*AIM OF THE EXERCISE*.
Please output the data below exactly as given, starting at its first line and stopping after the line that contains "text [150, 228, 1125, 487]".
***** DATA FOR THIS EXERCISE *****
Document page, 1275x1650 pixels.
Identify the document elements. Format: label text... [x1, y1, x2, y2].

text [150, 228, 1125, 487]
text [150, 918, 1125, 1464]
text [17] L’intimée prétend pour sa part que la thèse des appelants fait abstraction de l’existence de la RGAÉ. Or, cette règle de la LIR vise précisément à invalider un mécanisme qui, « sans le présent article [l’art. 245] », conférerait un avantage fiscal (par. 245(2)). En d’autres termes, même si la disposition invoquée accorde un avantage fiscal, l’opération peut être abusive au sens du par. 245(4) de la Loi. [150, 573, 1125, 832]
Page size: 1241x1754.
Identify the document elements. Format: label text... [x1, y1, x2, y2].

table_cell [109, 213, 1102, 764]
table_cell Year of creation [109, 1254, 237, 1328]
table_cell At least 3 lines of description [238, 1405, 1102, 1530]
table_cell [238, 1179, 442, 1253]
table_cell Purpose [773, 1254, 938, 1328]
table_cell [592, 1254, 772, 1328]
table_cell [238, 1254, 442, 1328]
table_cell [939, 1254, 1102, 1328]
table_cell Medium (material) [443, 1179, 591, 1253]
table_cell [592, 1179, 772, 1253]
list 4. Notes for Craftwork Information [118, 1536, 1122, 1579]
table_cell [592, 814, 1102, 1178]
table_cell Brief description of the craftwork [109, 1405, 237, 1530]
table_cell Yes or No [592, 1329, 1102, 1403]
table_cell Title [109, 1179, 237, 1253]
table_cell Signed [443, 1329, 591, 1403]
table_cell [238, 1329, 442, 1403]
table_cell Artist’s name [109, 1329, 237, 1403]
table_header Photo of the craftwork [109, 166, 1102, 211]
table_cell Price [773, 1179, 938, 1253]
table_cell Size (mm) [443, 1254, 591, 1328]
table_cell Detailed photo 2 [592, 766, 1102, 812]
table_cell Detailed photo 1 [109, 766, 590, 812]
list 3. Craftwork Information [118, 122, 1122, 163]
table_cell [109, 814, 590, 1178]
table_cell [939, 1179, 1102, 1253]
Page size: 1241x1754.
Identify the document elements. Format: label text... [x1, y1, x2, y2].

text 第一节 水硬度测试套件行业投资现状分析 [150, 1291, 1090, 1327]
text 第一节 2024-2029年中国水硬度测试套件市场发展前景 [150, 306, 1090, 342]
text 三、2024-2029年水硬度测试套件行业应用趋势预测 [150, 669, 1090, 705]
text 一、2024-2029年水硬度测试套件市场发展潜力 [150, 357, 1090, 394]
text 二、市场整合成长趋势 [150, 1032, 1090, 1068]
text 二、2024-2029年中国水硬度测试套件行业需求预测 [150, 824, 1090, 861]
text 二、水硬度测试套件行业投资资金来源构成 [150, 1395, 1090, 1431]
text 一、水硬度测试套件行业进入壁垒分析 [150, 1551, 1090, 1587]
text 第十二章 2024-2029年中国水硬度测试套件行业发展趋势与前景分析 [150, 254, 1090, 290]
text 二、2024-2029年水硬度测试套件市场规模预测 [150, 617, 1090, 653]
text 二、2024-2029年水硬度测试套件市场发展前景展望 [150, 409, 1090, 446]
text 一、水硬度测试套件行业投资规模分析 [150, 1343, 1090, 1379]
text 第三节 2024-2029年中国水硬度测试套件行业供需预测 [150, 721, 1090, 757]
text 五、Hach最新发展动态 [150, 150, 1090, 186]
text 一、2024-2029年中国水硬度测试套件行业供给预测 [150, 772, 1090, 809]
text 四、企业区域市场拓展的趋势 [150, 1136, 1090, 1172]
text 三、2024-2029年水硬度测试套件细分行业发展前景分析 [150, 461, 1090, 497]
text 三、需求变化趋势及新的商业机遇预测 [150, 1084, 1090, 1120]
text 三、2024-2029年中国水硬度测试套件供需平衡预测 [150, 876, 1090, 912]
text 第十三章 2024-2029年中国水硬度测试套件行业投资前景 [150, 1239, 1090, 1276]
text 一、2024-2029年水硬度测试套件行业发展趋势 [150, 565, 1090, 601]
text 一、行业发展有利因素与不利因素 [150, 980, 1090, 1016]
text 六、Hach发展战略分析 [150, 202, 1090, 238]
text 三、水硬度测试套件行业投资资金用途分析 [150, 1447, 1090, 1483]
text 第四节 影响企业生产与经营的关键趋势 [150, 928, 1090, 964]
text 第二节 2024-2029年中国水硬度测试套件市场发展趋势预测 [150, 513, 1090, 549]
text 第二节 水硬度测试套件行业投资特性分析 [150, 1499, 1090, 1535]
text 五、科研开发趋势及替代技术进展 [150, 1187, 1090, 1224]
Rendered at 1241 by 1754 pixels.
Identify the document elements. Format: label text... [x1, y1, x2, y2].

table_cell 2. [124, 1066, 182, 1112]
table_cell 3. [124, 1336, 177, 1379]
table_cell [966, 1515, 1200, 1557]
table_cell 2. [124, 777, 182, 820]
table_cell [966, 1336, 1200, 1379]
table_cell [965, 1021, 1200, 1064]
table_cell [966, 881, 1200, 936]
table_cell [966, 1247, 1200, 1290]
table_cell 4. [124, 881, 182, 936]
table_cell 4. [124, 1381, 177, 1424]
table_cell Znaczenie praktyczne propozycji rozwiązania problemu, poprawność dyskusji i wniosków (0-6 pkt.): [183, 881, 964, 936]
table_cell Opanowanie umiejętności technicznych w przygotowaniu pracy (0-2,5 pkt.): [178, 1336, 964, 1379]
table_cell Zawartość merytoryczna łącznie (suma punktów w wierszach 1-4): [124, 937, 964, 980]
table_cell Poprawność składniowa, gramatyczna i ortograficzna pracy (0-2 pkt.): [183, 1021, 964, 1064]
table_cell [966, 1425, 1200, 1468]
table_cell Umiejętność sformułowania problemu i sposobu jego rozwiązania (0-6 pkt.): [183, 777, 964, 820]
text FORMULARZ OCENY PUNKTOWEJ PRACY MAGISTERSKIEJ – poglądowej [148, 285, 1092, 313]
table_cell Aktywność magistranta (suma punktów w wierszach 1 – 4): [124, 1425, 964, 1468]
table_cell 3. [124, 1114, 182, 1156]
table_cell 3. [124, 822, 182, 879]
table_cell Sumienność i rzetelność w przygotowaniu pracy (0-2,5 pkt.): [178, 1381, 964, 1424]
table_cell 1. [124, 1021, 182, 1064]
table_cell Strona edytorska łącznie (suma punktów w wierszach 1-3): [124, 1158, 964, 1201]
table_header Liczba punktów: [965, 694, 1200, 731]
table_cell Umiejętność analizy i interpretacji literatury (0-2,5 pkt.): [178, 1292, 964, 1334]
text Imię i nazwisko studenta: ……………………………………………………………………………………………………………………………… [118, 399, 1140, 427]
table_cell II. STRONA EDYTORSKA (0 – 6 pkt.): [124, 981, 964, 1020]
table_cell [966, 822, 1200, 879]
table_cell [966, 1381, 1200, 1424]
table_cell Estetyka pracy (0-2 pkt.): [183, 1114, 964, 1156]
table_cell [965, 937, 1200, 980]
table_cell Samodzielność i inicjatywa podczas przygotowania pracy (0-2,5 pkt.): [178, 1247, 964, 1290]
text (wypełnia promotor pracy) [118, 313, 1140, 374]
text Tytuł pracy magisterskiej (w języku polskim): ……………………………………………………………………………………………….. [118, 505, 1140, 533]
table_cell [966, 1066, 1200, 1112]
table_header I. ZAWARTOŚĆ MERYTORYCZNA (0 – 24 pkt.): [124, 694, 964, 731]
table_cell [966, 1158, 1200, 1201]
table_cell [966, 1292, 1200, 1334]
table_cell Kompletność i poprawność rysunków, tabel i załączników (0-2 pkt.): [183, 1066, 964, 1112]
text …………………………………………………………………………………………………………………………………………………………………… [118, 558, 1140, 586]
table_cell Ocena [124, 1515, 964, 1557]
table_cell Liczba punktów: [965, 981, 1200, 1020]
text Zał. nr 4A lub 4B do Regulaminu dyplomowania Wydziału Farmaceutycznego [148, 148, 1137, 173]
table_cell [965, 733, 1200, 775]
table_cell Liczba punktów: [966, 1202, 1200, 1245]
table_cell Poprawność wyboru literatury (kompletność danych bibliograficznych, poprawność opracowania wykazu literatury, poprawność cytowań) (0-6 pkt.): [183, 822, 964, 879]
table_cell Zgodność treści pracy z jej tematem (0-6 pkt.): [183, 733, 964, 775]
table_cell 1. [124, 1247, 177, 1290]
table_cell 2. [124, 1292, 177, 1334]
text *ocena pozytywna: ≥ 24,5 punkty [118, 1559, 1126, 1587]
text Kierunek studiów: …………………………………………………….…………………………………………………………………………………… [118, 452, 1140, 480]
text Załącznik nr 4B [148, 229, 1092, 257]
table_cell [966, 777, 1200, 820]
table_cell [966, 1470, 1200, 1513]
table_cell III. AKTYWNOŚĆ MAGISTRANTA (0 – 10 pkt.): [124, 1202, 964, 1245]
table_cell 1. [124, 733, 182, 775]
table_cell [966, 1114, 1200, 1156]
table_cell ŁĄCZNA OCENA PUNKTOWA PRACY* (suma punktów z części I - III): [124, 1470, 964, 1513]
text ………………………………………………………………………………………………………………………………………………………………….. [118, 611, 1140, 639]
*****
*WRITTEN REPLY*.
Document page, 1275x1650 pixels.
Identify the document elements. Format: label text... [x1, y1, x2, y2].

text [150, 228, 1125, 487]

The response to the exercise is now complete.